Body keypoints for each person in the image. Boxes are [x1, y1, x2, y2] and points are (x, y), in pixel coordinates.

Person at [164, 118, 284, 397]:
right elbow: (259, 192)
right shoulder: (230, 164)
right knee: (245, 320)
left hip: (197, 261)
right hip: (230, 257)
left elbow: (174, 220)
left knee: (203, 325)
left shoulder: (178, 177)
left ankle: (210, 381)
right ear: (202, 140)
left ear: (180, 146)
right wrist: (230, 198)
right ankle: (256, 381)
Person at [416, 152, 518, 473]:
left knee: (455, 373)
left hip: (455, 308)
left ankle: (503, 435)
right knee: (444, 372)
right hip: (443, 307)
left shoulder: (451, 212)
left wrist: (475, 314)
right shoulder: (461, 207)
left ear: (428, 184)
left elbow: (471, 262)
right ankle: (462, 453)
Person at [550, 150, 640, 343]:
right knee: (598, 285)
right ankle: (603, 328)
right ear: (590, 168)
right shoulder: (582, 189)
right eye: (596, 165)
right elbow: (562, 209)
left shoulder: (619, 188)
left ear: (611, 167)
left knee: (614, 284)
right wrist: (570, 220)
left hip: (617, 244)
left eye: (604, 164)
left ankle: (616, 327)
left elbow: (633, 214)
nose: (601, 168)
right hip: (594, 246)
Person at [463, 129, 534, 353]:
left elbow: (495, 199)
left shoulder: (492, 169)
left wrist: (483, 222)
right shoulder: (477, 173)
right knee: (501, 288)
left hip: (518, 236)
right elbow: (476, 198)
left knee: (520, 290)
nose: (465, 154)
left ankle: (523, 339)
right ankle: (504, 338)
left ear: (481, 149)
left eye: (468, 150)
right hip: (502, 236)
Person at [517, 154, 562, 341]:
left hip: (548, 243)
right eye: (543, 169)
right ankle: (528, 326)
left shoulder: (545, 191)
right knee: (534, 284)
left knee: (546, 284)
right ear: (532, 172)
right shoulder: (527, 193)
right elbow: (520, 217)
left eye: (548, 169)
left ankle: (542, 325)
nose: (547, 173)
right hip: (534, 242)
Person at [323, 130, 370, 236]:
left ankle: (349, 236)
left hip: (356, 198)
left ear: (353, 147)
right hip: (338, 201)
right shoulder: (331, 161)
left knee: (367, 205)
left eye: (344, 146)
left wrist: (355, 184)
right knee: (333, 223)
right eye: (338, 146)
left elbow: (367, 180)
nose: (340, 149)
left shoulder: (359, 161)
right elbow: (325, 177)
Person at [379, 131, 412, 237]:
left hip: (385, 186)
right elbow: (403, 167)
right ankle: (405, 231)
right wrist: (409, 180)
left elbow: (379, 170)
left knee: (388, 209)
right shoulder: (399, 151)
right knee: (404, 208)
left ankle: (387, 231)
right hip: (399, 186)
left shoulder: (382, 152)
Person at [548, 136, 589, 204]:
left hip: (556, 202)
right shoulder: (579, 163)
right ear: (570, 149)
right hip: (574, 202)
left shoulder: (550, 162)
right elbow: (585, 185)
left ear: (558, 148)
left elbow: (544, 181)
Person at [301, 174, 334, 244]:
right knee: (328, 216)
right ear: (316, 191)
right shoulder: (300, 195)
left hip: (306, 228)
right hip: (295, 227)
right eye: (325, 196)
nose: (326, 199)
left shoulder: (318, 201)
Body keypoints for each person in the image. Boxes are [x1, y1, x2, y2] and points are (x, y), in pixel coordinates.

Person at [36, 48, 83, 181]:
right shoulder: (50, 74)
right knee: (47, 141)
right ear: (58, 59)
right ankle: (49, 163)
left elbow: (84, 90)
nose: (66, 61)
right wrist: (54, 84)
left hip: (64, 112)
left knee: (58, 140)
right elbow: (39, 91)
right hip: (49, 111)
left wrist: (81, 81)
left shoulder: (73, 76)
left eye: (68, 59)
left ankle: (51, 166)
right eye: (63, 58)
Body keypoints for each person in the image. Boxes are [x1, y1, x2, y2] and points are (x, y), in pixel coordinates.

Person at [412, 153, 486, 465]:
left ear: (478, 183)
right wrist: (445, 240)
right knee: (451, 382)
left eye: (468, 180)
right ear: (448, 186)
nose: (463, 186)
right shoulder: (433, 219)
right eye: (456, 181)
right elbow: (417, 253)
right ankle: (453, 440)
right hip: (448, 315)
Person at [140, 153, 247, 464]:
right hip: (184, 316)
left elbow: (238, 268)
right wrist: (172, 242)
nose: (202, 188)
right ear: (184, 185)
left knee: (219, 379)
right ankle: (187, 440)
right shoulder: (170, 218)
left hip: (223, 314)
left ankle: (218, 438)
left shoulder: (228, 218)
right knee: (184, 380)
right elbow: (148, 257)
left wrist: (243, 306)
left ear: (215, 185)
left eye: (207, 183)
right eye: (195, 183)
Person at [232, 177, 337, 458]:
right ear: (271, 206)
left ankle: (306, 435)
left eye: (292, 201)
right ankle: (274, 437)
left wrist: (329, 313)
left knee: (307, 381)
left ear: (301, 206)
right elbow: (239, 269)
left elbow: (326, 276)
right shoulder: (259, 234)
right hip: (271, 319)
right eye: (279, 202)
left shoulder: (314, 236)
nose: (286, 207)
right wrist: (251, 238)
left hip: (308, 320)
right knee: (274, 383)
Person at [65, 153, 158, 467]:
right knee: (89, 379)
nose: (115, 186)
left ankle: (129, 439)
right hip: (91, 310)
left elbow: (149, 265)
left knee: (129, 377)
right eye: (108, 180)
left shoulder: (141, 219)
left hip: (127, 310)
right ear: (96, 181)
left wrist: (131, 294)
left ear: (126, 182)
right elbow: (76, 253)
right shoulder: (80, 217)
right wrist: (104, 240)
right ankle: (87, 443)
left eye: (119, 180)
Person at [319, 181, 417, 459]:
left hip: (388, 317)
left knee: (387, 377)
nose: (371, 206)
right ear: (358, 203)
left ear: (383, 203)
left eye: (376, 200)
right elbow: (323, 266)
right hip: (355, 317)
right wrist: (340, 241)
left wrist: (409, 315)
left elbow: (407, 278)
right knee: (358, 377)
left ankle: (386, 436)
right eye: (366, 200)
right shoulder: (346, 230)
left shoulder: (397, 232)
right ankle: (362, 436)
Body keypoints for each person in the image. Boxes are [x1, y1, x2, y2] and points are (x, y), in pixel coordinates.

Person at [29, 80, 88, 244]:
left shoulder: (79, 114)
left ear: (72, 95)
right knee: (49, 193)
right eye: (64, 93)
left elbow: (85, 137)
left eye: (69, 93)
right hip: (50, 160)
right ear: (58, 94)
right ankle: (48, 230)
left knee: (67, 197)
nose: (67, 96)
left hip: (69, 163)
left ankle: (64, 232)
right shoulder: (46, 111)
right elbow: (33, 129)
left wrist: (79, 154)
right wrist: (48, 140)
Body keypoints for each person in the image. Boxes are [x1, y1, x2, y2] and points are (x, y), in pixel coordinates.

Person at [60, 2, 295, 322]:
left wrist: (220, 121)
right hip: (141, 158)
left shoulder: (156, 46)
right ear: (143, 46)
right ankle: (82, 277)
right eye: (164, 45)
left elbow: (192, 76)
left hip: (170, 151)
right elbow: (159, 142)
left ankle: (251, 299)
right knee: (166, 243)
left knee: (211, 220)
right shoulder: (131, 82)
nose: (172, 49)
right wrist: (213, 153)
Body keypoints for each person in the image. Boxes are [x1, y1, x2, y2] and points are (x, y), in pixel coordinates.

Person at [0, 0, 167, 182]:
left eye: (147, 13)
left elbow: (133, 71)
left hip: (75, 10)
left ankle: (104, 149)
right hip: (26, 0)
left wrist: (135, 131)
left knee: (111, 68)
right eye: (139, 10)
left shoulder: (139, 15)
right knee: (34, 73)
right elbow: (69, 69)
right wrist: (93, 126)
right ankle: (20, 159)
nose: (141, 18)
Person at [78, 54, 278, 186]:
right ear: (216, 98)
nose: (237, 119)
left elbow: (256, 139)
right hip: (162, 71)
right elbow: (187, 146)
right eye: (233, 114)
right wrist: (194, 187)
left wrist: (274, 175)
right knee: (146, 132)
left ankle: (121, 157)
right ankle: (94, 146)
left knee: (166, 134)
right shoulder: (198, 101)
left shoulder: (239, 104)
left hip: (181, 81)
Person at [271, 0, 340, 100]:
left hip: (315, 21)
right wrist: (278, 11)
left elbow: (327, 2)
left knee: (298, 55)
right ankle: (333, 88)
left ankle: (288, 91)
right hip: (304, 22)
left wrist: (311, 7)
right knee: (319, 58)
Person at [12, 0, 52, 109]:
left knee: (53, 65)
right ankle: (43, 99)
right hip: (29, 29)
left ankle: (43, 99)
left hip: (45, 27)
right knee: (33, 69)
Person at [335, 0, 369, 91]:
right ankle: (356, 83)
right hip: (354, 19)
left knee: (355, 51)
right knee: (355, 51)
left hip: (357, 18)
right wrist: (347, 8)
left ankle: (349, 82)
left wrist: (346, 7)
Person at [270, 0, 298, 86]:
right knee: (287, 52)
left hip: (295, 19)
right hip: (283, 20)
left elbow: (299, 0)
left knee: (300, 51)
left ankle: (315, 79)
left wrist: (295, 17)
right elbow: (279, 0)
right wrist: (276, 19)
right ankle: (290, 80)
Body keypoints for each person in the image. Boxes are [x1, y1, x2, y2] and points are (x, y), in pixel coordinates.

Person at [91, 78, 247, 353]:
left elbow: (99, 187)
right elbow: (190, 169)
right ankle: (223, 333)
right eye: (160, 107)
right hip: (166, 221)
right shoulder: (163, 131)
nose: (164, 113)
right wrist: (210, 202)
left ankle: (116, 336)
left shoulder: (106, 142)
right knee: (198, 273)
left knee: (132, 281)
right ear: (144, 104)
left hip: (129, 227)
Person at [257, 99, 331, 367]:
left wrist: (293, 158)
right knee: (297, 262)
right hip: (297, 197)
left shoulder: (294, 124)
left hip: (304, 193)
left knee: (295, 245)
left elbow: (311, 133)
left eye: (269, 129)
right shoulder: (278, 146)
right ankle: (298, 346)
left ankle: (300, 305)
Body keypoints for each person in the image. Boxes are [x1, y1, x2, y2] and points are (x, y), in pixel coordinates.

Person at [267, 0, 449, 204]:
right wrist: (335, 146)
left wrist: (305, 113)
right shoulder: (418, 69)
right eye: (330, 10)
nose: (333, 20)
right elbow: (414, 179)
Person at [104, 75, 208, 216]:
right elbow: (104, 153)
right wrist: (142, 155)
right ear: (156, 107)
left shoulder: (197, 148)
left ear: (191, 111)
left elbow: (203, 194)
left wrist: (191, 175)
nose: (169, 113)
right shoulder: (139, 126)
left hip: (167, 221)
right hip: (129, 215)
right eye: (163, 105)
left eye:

========================

• **TASK REQUIREMENTS**
When you reach the line holding "right wrist: (213, 153)" in the records above, begin reproducing exactly, stop after the line holding "left knee: (166, 134)", and output nothing else.

• **SOLUTION TO THE EXERCISE**
right wrist: (213, 153)
Body keypoints for each person in the image. Boxes are [x1, y1, x2, y2] and points are (x, y), in pixel coordinates.

Person at [0, 0, 167, 182]:
left eye: (147, 13)
left elbow: (133, 71)
left hip: (75, 10)
left ankle: (104, 149)
right hip: (26, 0)
left wrist: (135, 131)
left knee: (111, 68)
right eye: (139, 10)
left shoulder: (139, 15)
right knee: (34, 73)
right elbow: (69, 69)
right wrist: (93, 126)
right ankle: (20, 159)
nose: (141, 18)
Person at [78, 54, 278, 186]:
right ear: (216, 98)
nose: (237, 119)
left elbow: (256, 139)
right hip: (162, 71)
right elbow: (187, 146)
right eye: (233, 114)
right wrist: (194, 187)
left wrist: (274, 175)
right knee: (146, 132)
left ankle: (121, 157)
right ankle: (94, 146)
left knee: (166, 134)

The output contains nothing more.